*** Opening SUPPLIED ENTRIES ***
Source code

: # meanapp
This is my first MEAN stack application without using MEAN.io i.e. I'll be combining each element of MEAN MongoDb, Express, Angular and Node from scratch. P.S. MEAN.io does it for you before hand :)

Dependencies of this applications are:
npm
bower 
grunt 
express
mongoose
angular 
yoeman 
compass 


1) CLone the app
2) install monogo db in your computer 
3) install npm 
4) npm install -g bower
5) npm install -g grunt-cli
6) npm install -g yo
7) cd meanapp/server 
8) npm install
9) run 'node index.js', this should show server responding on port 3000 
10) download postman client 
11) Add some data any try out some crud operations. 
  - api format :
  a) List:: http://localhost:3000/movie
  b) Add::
*** Closing SUPPLIED ENTRIES ***
WHAT YOU SHOULD DO ▸
Would you transcribe the data above exactly as it stands?

EXERCISE SOLUTION ▸
Source code

: # meanapp
This is my first MEAN stack application without using MEAN.io i.e. I'll be combining each element of MEAN MongoDb, Express, Angular and Node from scratch. P.S. MEAN.io does it for you before hand :)

Dependencies of this applications are:
npm
bower 
grunt 
express
mongoose
angular 
yoeman 
compass 


1) CLone the app
2) install monogo db in your computer 
3) install npm 
4) npm install -g bower
5) npm install -g grunt-cli
6) npm install -g yo
7) cd meanapp/server 
8) npm install
9) run 'node index.js', this should show server responding on port 3000 
10) download postman client 
11) Add some data any try out some crud operations. 
  - api format :
  a) List:: http://localhost:3000/movie
  b) Add::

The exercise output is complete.